About this exercise: For each line below that holds the word "round", make a copy.

[Saved entries]
------------------------------------------------------------
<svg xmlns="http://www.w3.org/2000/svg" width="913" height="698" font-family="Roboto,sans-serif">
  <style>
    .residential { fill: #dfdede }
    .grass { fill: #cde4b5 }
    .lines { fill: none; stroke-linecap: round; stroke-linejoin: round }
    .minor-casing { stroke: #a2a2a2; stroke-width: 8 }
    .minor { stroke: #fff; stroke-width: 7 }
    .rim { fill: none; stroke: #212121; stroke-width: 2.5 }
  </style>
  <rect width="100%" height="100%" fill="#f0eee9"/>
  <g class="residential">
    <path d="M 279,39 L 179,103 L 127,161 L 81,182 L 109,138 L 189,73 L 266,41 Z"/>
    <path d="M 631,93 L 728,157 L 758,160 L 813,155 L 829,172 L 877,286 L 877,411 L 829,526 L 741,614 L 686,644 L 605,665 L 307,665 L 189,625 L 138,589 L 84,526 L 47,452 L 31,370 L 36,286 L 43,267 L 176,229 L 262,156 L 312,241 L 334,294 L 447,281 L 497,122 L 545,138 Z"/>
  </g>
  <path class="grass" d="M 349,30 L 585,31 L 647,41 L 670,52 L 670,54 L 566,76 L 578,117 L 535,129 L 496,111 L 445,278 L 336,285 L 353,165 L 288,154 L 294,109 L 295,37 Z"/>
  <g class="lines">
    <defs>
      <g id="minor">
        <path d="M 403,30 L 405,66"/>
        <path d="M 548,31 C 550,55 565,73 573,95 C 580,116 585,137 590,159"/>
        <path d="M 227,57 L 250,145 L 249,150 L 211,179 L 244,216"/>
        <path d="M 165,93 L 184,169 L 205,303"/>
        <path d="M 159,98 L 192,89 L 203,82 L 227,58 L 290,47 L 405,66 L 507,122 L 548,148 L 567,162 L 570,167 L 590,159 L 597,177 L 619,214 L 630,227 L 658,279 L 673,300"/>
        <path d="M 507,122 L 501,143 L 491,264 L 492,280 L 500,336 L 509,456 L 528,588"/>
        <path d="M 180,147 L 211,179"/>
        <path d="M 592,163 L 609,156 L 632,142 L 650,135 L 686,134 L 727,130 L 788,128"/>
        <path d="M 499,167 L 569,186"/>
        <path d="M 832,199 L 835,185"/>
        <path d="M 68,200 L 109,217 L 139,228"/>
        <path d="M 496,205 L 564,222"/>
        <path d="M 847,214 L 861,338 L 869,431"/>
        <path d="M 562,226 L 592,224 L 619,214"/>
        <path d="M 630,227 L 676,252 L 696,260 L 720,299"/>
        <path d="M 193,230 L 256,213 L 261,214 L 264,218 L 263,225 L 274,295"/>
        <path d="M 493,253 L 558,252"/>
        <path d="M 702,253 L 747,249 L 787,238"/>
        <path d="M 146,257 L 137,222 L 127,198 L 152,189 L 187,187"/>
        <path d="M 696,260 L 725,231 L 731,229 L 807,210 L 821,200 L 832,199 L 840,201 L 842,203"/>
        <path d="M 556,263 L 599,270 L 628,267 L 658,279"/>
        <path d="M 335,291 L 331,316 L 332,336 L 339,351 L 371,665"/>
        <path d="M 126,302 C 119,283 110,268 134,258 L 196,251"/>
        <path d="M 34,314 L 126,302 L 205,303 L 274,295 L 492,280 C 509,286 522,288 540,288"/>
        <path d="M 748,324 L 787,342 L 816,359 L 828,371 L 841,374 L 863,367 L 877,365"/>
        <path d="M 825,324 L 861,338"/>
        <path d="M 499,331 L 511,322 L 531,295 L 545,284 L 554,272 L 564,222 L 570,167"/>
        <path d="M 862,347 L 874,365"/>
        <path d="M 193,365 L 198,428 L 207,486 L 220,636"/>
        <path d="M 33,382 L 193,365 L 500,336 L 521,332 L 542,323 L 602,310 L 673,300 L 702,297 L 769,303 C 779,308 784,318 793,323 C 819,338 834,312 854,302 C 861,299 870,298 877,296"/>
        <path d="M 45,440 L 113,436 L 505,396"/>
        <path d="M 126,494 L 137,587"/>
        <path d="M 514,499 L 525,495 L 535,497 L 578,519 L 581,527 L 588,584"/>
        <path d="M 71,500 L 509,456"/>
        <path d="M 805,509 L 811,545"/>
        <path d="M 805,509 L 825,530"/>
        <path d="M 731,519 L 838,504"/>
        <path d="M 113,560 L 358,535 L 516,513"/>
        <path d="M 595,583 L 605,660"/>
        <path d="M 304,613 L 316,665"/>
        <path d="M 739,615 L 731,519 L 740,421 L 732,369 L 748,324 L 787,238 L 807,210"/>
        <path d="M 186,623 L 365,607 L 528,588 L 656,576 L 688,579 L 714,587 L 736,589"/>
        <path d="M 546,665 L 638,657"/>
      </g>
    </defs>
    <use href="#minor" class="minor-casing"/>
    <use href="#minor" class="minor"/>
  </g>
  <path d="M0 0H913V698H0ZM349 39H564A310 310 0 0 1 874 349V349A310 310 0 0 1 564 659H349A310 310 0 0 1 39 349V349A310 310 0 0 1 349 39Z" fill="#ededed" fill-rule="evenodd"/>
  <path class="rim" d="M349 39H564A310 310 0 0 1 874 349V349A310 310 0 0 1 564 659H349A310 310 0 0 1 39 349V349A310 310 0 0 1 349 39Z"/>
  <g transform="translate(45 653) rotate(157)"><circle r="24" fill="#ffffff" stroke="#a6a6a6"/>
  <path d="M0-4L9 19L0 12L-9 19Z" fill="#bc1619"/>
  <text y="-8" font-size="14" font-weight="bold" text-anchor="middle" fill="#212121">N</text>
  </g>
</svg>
------------------------------------------------------------
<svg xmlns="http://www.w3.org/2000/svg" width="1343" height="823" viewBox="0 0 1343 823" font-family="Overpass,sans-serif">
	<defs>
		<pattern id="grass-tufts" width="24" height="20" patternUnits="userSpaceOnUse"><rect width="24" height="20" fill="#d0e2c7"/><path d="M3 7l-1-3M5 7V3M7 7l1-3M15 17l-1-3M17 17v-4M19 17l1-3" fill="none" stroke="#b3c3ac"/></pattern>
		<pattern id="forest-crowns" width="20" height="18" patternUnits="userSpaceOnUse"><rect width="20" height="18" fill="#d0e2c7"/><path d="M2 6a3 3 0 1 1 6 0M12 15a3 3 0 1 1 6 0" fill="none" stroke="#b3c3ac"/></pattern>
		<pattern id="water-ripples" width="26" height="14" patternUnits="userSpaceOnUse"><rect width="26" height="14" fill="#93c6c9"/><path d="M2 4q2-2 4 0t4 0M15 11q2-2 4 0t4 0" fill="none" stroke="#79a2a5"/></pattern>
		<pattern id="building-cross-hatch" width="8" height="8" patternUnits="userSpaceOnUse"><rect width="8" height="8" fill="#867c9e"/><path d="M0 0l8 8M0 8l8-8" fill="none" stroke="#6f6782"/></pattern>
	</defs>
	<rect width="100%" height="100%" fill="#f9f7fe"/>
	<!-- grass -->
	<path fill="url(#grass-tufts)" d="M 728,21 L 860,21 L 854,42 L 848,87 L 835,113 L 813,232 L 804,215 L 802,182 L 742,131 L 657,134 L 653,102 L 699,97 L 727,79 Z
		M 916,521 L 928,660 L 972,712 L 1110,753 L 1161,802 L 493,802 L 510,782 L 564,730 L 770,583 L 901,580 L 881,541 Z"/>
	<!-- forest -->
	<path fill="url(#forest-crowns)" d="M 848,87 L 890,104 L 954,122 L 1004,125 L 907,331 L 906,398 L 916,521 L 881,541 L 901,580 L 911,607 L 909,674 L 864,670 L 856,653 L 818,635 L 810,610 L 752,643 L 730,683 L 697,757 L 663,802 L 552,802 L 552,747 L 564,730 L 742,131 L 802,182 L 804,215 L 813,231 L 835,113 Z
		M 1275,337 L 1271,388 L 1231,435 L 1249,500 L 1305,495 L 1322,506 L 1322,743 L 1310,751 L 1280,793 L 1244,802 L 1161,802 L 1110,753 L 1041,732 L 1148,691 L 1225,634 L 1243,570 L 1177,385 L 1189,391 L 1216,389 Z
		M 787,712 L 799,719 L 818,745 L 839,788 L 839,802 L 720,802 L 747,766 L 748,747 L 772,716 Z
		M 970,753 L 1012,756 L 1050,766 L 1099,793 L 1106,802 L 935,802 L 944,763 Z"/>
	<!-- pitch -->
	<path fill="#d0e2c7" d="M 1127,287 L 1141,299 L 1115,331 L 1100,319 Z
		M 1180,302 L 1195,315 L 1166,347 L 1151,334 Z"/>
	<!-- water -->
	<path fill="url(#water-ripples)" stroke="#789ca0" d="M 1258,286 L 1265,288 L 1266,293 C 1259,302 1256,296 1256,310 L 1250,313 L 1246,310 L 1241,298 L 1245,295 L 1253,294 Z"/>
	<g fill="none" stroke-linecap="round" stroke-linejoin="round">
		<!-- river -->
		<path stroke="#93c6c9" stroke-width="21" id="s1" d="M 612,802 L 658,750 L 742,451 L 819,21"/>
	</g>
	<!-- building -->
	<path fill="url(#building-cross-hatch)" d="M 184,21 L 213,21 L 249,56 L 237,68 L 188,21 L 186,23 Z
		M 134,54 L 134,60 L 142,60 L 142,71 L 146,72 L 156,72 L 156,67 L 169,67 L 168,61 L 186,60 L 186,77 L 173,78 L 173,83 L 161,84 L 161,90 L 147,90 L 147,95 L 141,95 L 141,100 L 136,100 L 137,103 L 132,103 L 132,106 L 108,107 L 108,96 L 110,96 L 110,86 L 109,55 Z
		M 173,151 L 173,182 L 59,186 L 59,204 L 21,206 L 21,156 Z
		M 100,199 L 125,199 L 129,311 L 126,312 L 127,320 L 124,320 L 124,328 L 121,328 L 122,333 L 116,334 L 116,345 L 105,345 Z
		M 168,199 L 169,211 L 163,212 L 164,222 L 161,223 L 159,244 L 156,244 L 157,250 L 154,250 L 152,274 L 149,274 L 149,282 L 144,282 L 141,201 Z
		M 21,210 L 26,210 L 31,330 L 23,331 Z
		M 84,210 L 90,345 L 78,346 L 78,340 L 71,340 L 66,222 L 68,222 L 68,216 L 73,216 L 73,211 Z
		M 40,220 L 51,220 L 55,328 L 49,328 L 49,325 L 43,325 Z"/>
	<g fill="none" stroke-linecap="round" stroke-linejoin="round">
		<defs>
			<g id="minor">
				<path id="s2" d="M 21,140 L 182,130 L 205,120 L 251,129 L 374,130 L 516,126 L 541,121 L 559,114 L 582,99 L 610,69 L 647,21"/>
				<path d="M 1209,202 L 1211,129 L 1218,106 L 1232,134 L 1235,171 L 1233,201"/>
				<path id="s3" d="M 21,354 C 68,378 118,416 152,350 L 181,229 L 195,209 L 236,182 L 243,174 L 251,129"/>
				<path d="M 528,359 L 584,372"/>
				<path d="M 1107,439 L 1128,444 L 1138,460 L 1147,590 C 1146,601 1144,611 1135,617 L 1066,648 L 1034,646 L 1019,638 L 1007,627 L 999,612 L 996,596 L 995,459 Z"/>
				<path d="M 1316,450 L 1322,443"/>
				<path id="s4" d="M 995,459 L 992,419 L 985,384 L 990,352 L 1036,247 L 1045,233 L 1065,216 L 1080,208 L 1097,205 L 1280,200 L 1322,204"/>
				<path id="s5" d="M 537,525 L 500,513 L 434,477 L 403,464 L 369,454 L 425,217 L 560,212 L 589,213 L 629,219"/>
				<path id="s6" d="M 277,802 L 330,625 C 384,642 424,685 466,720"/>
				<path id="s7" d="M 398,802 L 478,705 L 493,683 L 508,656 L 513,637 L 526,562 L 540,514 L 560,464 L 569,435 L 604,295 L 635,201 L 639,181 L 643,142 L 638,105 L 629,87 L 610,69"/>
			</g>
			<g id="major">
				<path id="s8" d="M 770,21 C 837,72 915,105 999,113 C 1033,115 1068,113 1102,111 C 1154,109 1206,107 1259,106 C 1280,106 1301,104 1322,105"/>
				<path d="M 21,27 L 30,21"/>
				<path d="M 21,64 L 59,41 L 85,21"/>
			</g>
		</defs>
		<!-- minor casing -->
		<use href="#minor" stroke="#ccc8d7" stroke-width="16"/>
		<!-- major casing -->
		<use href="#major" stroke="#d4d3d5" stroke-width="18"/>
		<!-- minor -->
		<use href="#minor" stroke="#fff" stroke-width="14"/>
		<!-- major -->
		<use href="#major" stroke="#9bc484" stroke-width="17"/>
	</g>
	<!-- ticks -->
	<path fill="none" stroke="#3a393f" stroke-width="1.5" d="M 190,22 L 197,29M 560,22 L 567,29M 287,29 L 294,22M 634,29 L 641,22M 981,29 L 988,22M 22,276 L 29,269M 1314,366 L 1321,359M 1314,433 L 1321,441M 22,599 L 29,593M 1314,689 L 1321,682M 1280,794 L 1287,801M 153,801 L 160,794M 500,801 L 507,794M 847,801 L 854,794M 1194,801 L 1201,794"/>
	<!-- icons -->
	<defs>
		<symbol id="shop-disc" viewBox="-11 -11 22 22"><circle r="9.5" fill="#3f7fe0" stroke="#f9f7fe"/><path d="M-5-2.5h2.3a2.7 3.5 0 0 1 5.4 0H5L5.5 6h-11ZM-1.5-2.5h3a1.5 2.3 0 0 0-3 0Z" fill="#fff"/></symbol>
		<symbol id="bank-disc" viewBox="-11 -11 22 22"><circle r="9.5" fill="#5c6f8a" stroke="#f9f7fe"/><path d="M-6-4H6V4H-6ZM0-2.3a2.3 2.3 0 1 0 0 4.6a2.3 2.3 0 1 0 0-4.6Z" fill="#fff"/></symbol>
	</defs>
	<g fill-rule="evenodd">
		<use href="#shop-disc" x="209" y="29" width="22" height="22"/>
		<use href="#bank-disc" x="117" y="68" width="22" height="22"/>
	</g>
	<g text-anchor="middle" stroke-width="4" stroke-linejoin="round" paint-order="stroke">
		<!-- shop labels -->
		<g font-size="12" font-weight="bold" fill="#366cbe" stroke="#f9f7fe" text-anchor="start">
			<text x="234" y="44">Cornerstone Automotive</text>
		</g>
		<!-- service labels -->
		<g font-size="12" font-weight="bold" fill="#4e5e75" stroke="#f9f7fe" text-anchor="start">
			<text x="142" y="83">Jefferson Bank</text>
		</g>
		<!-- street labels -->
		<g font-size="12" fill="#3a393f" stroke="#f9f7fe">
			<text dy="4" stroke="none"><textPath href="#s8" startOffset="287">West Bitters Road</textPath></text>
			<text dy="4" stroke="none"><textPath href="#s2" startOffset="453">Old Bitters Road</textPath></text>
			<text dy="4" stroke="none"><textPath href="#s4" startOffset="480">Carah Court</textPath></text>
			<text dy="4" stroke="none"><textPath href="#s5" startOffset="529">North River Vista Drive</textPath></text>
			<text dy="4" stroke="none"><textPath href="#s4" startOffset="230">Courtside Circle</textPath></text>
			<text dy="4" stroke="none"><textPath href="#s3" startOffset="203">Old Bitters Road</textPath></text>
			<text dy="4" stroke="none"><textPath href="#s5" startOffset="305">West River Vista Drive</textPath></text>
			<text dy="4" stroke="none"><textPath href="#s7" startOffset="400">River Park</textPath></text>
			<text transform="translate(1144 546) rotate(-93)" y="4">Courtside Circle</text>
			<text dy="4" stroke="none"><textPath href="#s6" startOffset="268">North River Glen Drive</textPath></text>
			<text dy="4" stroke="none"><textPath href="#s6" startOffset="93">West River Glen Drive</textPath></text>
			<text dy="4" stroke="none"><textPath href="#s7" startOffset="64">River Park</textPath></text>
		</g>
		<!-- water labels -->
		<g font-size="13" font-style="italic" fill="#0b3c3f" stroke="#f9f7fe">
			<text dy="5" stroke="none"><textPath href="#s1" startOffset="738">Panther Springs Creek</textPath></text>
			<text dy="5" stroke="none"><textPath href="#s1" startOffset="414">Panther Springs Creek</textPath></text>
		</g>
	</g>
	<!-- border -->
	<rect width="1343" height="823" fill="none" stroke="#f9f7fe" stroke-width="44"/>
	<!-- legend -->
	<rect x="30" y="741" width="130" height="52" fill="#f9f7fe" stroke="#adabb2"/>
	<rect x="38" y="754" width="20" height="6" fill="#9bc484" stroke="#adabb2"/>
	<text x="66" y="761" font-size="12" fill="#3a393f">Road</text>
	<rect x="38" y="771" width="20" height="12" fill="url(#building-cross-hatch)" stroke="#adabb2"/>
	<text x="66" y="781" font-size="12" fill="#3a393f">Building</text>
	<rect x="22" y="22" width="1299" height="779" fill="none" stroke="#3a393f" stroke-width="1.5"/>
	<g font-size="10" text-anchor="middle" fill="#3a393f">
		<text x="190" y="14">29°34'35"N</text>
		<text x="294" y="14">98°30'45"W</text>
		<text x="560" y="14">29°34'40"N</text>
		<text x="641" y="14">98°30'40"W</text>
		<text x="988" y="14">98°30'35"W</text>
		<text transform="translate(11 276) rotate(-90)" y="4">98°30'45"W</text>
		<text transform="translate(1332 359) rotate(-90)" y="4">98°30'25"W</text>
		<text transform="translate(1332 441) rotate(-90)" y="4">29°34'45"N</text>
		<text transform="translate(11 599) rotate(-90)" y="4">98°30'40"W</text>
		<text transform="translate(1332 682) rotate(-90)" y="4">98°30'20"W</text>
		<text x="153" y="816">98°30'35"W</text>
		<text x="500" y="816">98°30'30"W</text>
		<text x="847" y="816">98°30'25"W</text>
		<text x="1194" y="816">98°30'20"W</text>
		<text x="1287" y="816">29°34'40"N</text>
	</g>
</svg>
------------------------------------------------------------
Exercise result:
    .lines { fill: none; stroke-linecap: round; stroke-linejoin: round }
	<g fill="none" stroke-linecap="round" stroke-linejoin="round">
	<g fill="none" stroke-linecap="round" stroke-linejoin="round">
	<g text-anchor="middle" stroke-width="4" stroke-linejoin="round" paint-order="stroke">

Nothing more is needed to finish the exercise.